PETER LA FRANCHI / CANBERRA
The Australian Department of Defence (DoD) will next month release a restricted tender for the lease of up to five in-flight refuelling tankers as an interim replacement for its ageing Boeing 707 tanker/transports.
The interim service is intended to tide over the Royal Australian Air Force (RAAF) pending the launch of a separate competition next year for a new permanent tanker and strategic transport fleet to enter service in 2006. The RAAF plans to secure funding for a permanent 707 replacement capability in the May 2002 defence budget.
The lease programme will be cost-capped at A$30 million ($15.2million) a year or A$150 million over the proposed five-year lease period. The RAAF is to phase its four 707s out of service by the end of 2003.
A restricted pre-qualification for the interim competition closed on 13 July, with 30 companies invited to attend a closed briefing in Canberra last week.
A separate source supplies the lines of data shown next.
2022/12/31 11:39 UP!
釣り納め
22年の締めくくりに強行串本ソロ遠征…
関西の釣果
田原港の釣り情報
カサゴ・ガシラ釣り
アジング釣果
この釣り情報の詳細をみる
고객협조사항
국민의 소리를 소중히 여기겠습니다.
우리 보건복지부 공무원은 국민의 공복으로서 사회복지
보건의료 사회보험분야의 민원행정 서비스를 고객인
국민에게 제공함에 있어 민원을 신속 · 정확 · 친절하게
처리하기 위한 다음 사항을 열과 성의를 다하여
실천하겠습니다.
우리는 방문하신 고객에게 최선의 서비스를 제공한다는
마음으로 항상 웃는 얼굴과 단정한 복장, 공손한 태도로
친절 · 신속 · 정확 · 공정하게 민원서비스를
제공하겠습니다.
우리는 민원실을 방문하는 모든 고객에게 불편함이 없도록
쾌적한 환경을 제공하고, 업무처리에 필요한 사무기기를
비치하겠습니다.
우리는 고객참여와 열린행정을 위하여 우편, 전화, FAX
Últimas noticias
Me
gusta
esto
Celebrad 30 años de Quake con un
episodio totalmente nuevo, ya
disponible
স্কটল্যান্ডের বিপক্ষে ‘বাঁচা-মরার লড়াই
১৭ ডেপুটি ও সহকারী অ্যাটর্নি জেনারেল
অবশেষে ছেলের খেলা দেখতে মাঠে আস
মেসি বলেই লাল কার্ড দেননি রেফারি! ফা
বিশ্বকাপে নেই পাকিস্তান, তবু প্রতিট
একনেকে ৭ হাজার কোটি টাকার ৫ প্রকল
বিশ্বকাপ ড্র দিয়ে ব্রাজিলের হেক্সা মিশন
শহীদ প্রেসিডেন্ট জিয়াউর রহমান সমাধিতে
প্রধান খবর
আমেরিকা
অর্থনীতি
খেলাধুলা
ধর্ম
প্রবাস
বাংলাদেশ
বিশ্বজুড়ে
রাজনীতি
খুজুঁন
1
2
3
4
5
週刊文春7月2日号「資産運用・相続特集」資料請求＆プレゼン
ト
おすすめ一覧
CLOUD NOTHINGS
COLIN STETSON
Australian DoD briefing papers obtained by Flight International show that the interim service is required to provide a minimum 900h/yr with 512h to be dedicated air-to-air refuelling training for RAAF Boeing F/A-18A/B Hornet and BAESystems Hawk 127 crews. The RAAF will crew the leased aircraft and manage operational tasking. It is also seeking to use its line maintenance personnel.
The tender will close on 17 October and a preferred supplier recommendation is due to go to the Australian Defence Capability and Investment Committee in January. The first new aircraft would need to be available by late next year to ensure no loss of capability as the 707s are phased out. The Airbus A310 and A330, and Boeing 707, 737 and 767 are likely platforms. Turboprop-powered aircraft have been ruled out.
Companies at the briefing included Boeing, Brown and Root Services, EADS, Israeli Aircraft Industries, Jet Air Cargo, National Jet Systems, Northrop Grumman, Omega Air, Qantas, Raytheon, Rolls-Royce, Serco and Thales. ABN Amro, ANZ Investment and Westpac banks also attended.